Should we have a Minority Report-like country? Where does the line fall between arresting someone because of what we think they will do as opposed to arresting them after they do something? If someone walks around and says they're going to kill someone, is that grounds to arrest them and keep them locked up? Would we be safer if we arrested people ahead of time? Would we break even in terms of the cost of incarceration compared to the costs of crime? Should we go down the road to preventing crime this way, as opposed to our current system?
No....because intentions are not very highly correlated to actual behavior - often no higher than 50%. If that were actually the case, there'd be a lot more good and a lot more bad in the world - but instead there's a lot of procrastination and not much real action. In the case of crime, that's a good thing.
Read up on the Theory of Planned Behavior - Ajzen, et al.
I am doomed if society demands that we become criminals because of our thoughts. My mind is the private playground where I can indulge in knee-jerk reactions to something stupid, and then talk myself out of doing something idiotic. If not there, where?

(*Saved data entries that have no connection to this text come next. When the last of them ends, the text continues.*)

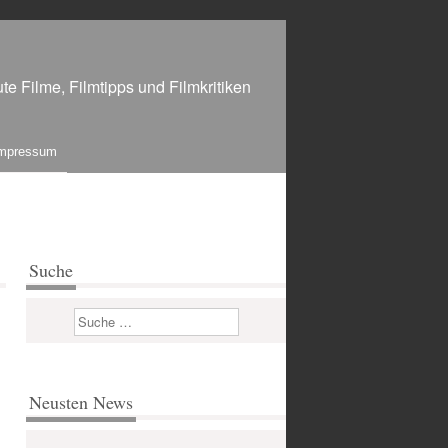
te Filme, Filmtipps und Filmkritiken
mpressum
Suche
Suchen
Neusten News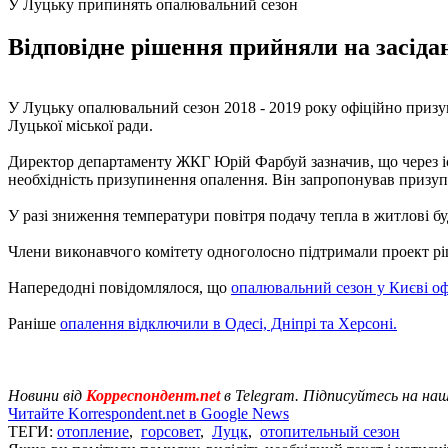
У Луцьку припинять опалювальний сезон
Відповідне рішення прийняли на засідан
У Луцьку опалювальний сезон 2018 - 2019 року офіційно призупи
Луцької міської ради.
Директор департаменту ЖКГ Юрій Фарбуй зазначив, що через іс
необхідність призупинення опалення. Він запропонував призупи
У разі зниження температури повітря подачу тепла в житлові б
Члени виконавчого комітету одноголосно підтримали проект р
Напередодні повідомлялося, що
опалювальний сезон у Києві оф
Раніше
опалення відключили в Одесі, Дніпрі та Херсоні.
Новини від
Корреспондент.net
в Telegram. Підписуйтесь на на
Читайте Korrespondent.net в Google News
ТЕГИ:
отопление
,
горсовет
,
Луцк
,
отопительный сезон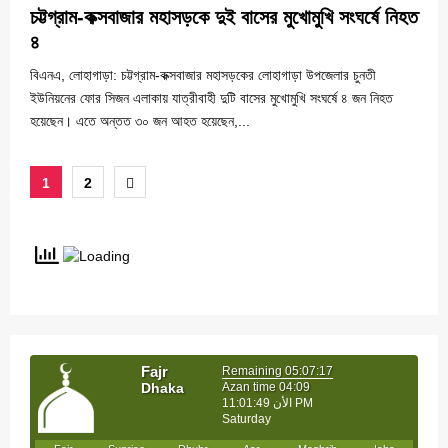
চট্টগ্রাম-কক্সবাজার মহাসড়কে দুই বাসের মুখোমুখি সংঘর্ষে নিহত
৪
বিএনএ, লোহাগাড়া: চট্টগ্রাম-কক্সবাজার মহাসড়কের লোহাগাড়া উপজেলার চুনতী
ইউনিয়নের ফোর সিজন এলাকায় যাত্রীবাহী দুটি বাসের মুখোমুখি সংঘর্ষে ৪ জন নিহত
হয়েছেন। এতে অন্তত ৩০ জন আহত হয়েছেন,...
Posts
1
2
pagination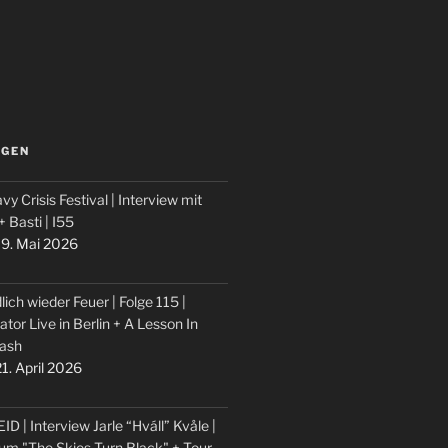
LGEN
vy Crisis Festival | Interview mit
 + Basti | I55
9. Mai 2026
lich wieder Feuer | Folge 115 |
ator Live in Berlin + A Lesson In
ash
1. April 2026
ID | Interview Jarle “Hváll” Kvåle |
um "The Skies Turn Black" + Tour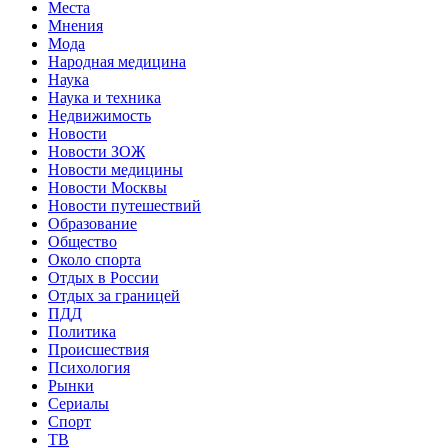
Места
Мнения
Мода
Народная медицина
Наука
Наука и техника
Недвижимость
Новости
Новости ЗОЖ
Новости медицины
Новости Москвы
Новости путешествий
Образование
Общество
Около спорта
Отдых в России
Отдых за границей
ПДД
Политика
Происшествия
Психология
Рынки
Сериалы
Спорт
ТВ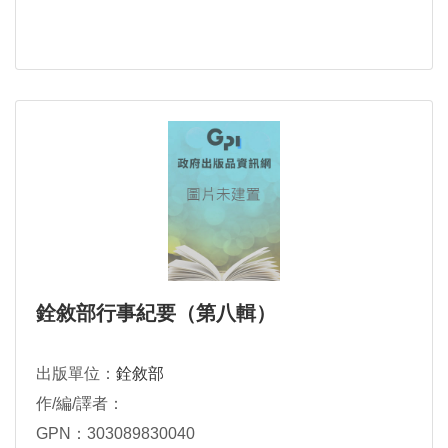
銓敘部行事紀要（第八輯）
出版單位：
銓敘部
作/編/譯者：
GPN：303089830040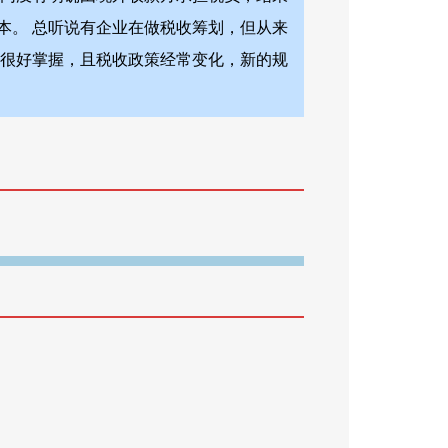
本。 总听说有企业在做税收筹划，但从来
能很好掌握，且税收政策经常变化，新的规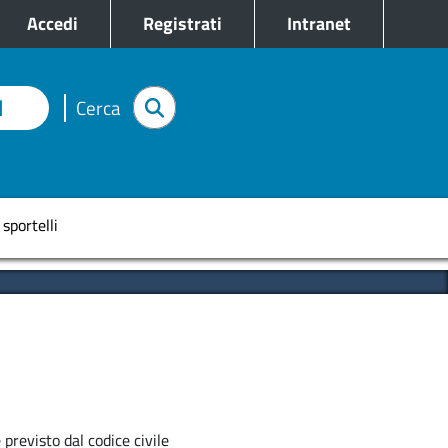
e
Accedi
Registrati
Intranet
I
Cerca
pale
 sportelli
previsto dal codice civile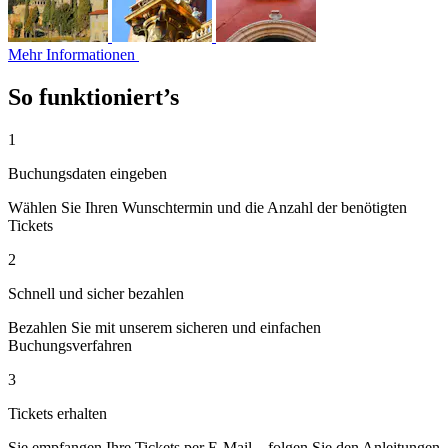
Mehr Informationen
So funktioniert’s
1
Buchungsdaten eingeben
Wählen Sie Ihren Wunschtermin und die Anzahl der benötigten
Tickets
2
Schnell und sicher bezahlen
Bezahlen Sie mit unserem sicheren und einfachen
Buchungsverfahren
3
Tickets erhalten
Sie empfangen Ihre Tickets per E-Mail – folgen Sie den Anleitungen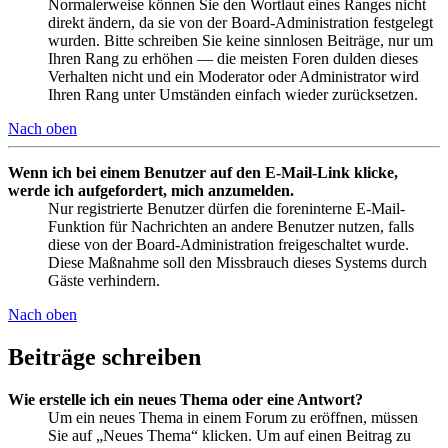
Normalerweise können Sie den Wortlaut eines Ranges nicht
direkt ändern, da sie von der Board-Administration festgelegt
wurden. Bitte schreiben Sie keine sinnlosen Beiträge, nur um
Ihren Rang zu erhöhen — die meisten Foren dulden dieses
Verhalten nicht und ein Moderator oder Administrator wird
Ihren Rang unter Umständen einfach wieder zurücksetzen.
Nach oben
Wenn ich bei einem Benutzer auf den E-Mail-Link klicke,
werde ich aufgefordert, mich anzumelden.
Nur registrierte Benutzer dürfen die foreninterne E-Mail-
Funktion für Nachrichten an andere Benutzer nutzen, falls
diese von der Board-Administration freigeschaltet wurde.
Diese Maßnahme soll den Missbrauch dieses Systems durch
Gäste verhindern.
Nach oben
Beiträge schreiben
Wie erstelle ich ein neues Thema oder eine Antwort?
Um ein neues Thema in einem Forum zu eröffnen, müssen
Sie auf „Neues Thema“ klicken. Um auf einen Beitrag zu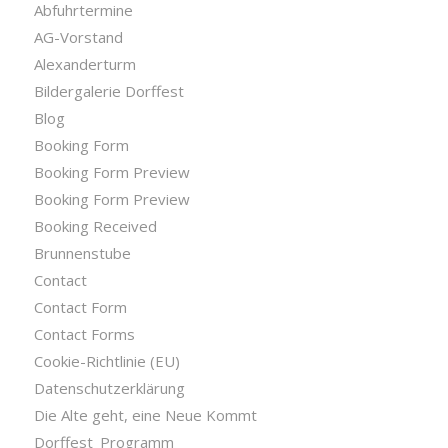
Abfuhrtermine
AG-Vorstand
Alexanderturm
Bildergalerie Dorffest
Blog
Booking Form
Booking Form Preview
Booking Form Preview
Booking Received
Brunnenstube
Contact
Contact Form
Contact Forms
Cookie-Richtlinie (EU)
Datenschutzerklärung
Die Alte geht, eine Neue Kommt
Dorffest_Programm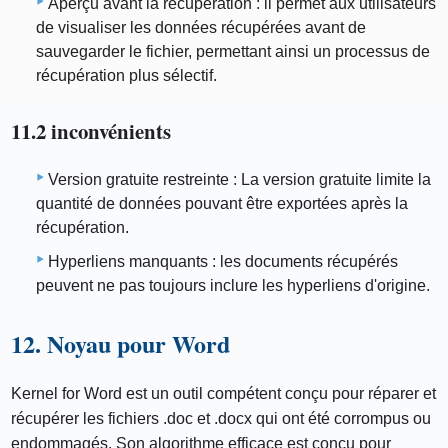
Aperçu avant la récupération : il permet aux utilisateurs
de visualiser les données récupérées avant de
sauvegarder le fichier, permettant ainsi un processus de
récupération plus sélectif.
11.2 inconvénients
Version gratuite restreinte : La version gratuite limite la
quantité de données pouvant être exportées après la
récupération.
Hyperliens manquants : les documents récupérés
peuvent ne pas toujours inclure les hyperliens d'origine.
12. Noyau pour Word
Kernel for Word est un outil compétent conçu pour réparer et
récupérer les fichiers .doc et .docx qui ont été corrompus ou
endommagés. Son algorithme efficace est conçu pour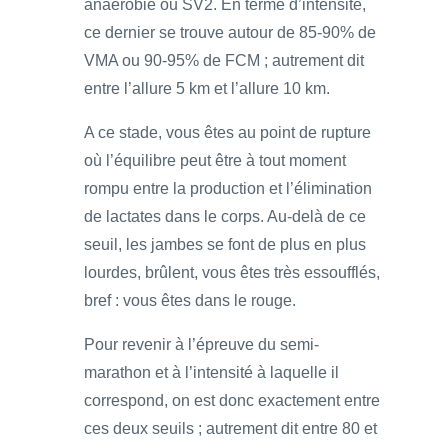
anaérobie ou SV2. En terme d’intensité,
ce dernier se trouve autour de 85-90% de
VMA ou 90-95% de FCM ; autrement dit
entre l’allure 5 km et l’allure 10 km.
A ce stade, vous êtes au point de rupture
où l’équilibre peut être à tout moment
rompu entre la production et l’élimination
de lactates dans le corps. Au-delà de ce
seuil, les jambes se font de plus en plus
lourdes, brûlent, vous êtes très essoufflés,
bref : vous êtes dans le rouge.
Pour revenir à l’épreuve du semi-
marathon et à l’intensité à laquelle il
correspond, on est donc exactement entre
ces deux seuils ; autrement dit entre 80 et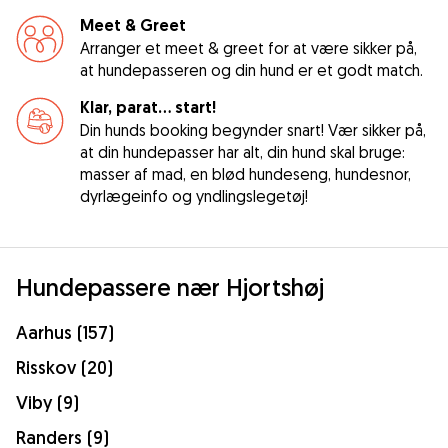
Meet & Greet
Arranger et meet & greet for at være sikker på,
at hundepasseren og din hund er et godt match.
Klar, parat... start!
Din hunds booking begynder snart! Vær sikker på,
at din hundepasser har alt, din hund skal bruge:
masser af mad, en blød hundeseng, hundesnor,
dyrlægeinfo og yndlingslegetøj!
Hundepassere nær Hjortshøj
Aarhus (157)
Risskov (20)
Viby (9)
Randers (9)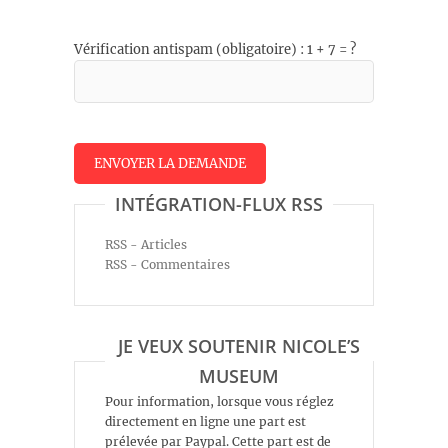
Vérification antispam (obligatoire) : 1 + 7 = ?
INTÉGRATION-FLUX RSS
RSS - Articles
RSS - Commentaires
JE VEUX SOUTENIR NICOLE’S
MUSEUM
Pour information, lorsque vous réglez
directement en ligne une part est
prélevée par Paypal. Cette part est de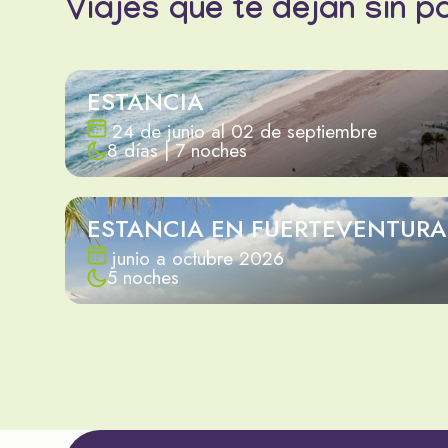
Viajes que te dejan sin p
ESTANCIA
24 de junio al 02 de septiembre
8 días | 7 noches
ESTANCIA EN FUERTEVENTURA
junio a octubre 2026
5 noches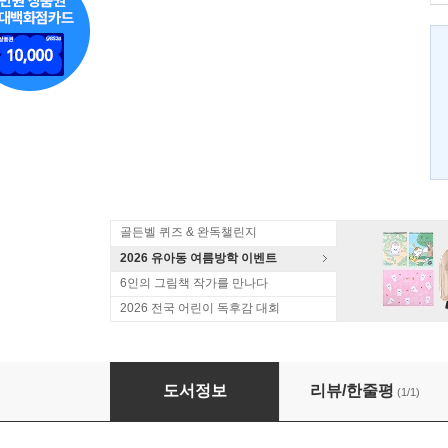
골든벨 퀴즈 & 완독챌린지
2026 유아동 여름방학 이벤트
6인의 그림책 작가를 만나다
2026 전국 어린이 독후감 대회
WRITING POP! 2 라이팅 팝 2
도서정보
리뷰/한줄평
(1/1)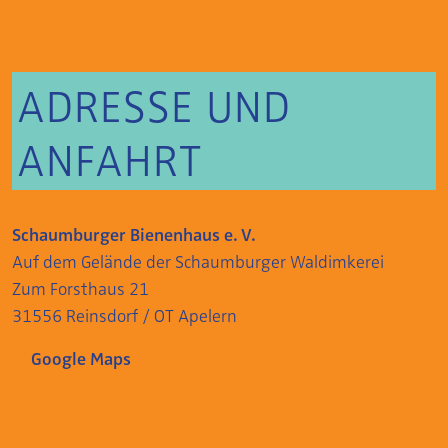
ADRESSE UND
ANFAHRT
Schaumburger Bienenhaus e. V.
Auf dem Gelände der Schaumburger Waldimkerei
Zum Forsthaus 21
31556 Reinsdorf / OT Apelern
Google Maps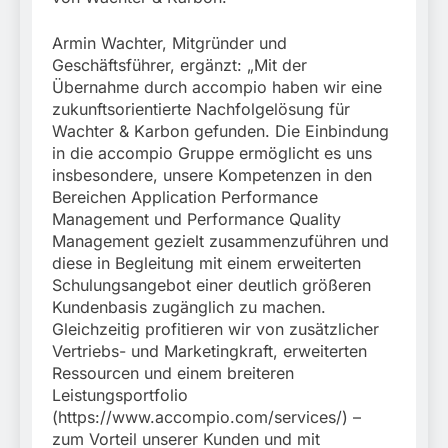
Armin Wachter, Mitgründer und
Geschäftsführer, ergänzt: „Mit der
Übernahme durch accompio haben wir eine
zukunftsorientierte Nachfolgelösung für
Wachter & Karbon gefunden. Die Einbindung
in die accompio Gruppe ermöglicht es uns
insbesondere, unsere Kompetenzen in den
Bereichen Application Performance
Management und Performance Quality
Management gezielt zusammenzuführen und
diese in Begleitung mit einem erweiterten
Schulungsangebot einer deutlich größeren
Kundenbasis zugänglich zu machen.
Gleichzeitig profitieren wir von zusätzlicher
Vertriebs- und Marketingkraft, erweiterten
Ressourcen und einem breiteren
Leistungsportfolio
(https://www.accompio.com/services/) –
zum Vorteil unserer Kunden und mit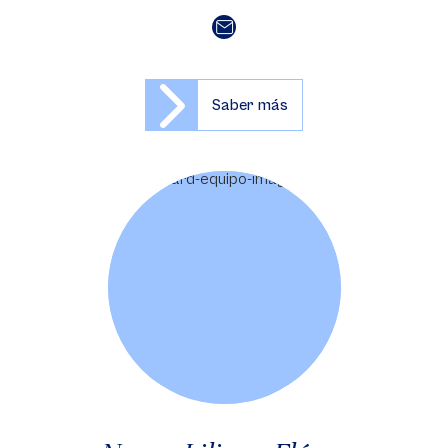
Saber más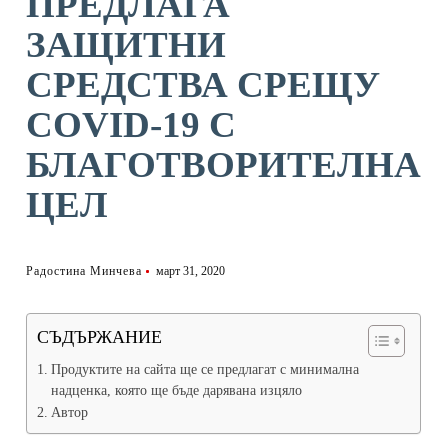
ПРЕДЛАГА
ЗАЩИТНИ
СРЕДСТВА СРЕЩУ
COVID-19 С
БЛАГОТВОРИТЕЛНА
ЦЕЛ
Радостина Минчева
март 31, 2020
СЪДЪРЖАНИЕ
Продуктите на сайта ще се предлагат с минимална
надценка, която ще бъде дарявана изцяло
Автор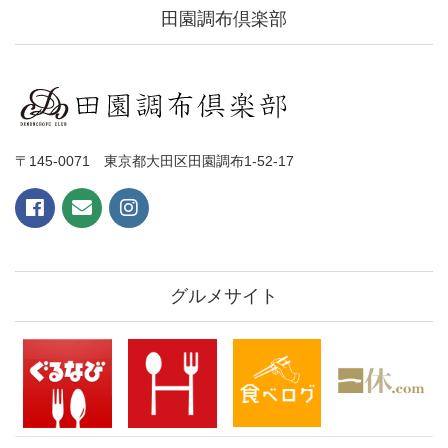
田園調布倶楽部
〒145-0071 東京都大田区田園調布1-52-17
グルメサイト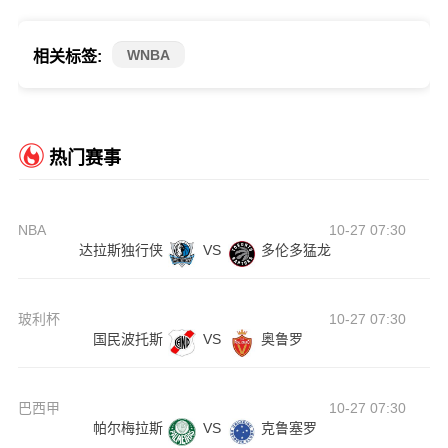
WNBA
相关标签:
热门赛事
NBA
10-27 07:30
达拉斯独行侠
VS
多伦多猛龙
玻利杯
10-27 07:30
国民波托斯
VS
奥鲁罗
巴西甲
10-27 07:30
帕尔梅拉斯
VS
克鲁塞罗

If they can prove that a person intended to do something to break the law then yes they should be arrested. Obviously.
Even if so proven what crime is committed?
What crime is it to intend to rob a bank? Before it's robbed?
What crime is it to intend to kill someone? Before they're killed?
Now I'm sure you're thinking 'conspiracy' but conspiracy as a crime still relies on actions (is there a written or implied plan, is there evidence like recently obtained guns/knives/clubs, is there a contact list of known actors who are already suspected of this kind of behavior, are there unusual tools that have application in criminal enterprises, are there travel itineraries shortly after the crime is intended to be committed, or fake travel documents, etc.). So conspiracy requires the actor to move beyond simple intent they're acting on the intent, but have not yet committed the intended crime.
If intentions all became actions, I'd be writing this from my ocean going yacht, watching the girls in the swimming pool, drinking 90 year old Armanac lighting a Cuban Corona with $100 bills, contemplating whether to spend the Winter in the estate outside of Cairns or the Castle at Innsbruck.
Unfortunately all of my intentions did not become actions.
But when one starts taking concrete steps towards committing the crime, like hiring a hitman, for example, then lesser charges may be in order. Usually it is called a conspiracy charge.
Do you really want to live in a society that punishes it's members for what they think?
How do you, or anyone, know what someone else is thinking?
Orwell addressed this many years ago.